Aus einer Aufzählung auf der abschließenden Pressekonferenz wurde deutlich, dass verschiedene EU-Länder ihre Agrar-Wunschliste aktualisieren. Dabei steht bei den meisten Ministern „Ernährungssicherheit“ zwar weiterhin an erster Stelle, gleichzeitig werden aber immer häufiger auch „Energie“, „Heizkosten“, „Düngemittel“ und „Bauern-Einkommen“ genannt.

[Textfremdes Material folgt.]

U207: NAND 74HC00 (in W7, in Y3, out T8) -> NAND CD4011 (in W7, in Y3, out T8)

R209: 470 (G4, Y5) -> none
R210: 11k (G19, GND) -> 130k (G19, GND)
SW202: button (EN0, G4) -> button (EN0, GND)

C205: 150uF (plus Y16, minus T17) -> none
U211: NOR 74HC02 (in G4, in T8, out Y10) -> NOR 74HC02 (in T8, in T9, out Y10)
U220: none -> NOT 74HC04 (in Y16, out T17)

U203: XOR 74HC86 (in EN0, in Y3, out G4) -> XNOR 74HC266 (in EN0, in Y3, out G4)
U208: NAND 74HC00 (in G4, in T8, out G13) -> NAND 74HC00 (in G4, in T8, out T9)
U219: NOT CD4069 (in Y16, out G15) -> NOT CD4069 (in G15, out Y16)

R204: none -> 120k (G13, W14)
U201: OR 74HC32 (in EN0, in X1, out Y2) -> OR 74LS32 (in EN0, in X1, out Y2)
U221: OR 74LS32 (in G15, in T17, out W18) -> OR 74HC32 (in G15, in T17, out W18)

So sind die spanischen und französischen Landwirtschaftsminister Luis Planas und Marc Fesneau der Meinung, dass die EU im Bereich der Düngemittelproduktion „autonom werden“ müsse. Der tschechische Minister Zdenek Nekula erkannte im Anschluss an die Beratung an, dass es bei der zweitägigen Sitzung vor allem um „Energie und Düngemittel“ ging. Er sagte, dass dieses Thema beim offiziellen Landwirtschaftsrat in etwas mehr als einer Woche in Brüssel auf der Tagesordnung stehen werde.
Minister Planas sagte kürzlich, dass garantiert verfügbare Düngemittel für die Landwirtschaft eine absolute Notwendigkeit seien. Damit wendet er sich nicht nur gegen drohende Folgen des russischen Gasboykotts, sondern auch gegen Vorschläge der Europäischen Kommission für „weniger Chemie und mehr Bio“.
Da die Gaspreise zuletzt enorm gestiegen sind, haben zahlreiche Chemiekonzerne ihre Produktion nahezu eingestellt. Durch neue russische Drohungen gerät eine Normalisierung der europäischen Gasbeschaffung – und damit auch des Düngemittelmarktes – weiter außer Reichweite.
Landwirtschaftskommissar Janusz Wojciechowski wies darauf hin, dass die EU derzeit die Abschöpfung der Megagewinne von Energieunternehmen diskutiert, wodurch den Mitgliedstaaten ermöglicht werden soll, Gelder für staatliche Beihilfen für den (kollektiven?) Einkauf von Düngemitteln freizumachen. Anfang der Woche sagte Klimakommissar Frans Timmermans, dass Niederlande damit auch dem Glashausgartenbau entgegenkommen könne.
Der spanische Minister Planas bekräftigte sein früheres Plädoyer, dass die EU den Einsatz von Chemikalien in der Landwirtschaft erst dann reduzieren könne, wenn Alternativen zur Verfügung stünden. Der zuvor von den Niederlanden eingebrachte Vorschlag zur Verarbeitung von natürlichen Düngemitteln zu trockenem, streufähigem Düngerpulver blieb unerwähnt.
Zu Alternativen konnte Wojciechowski noch keine Klarheit geben. Auf einer Pressekonferenz wiederholte Wojciechowski sein früheres Versprechen, „daran werde gearbeitet“.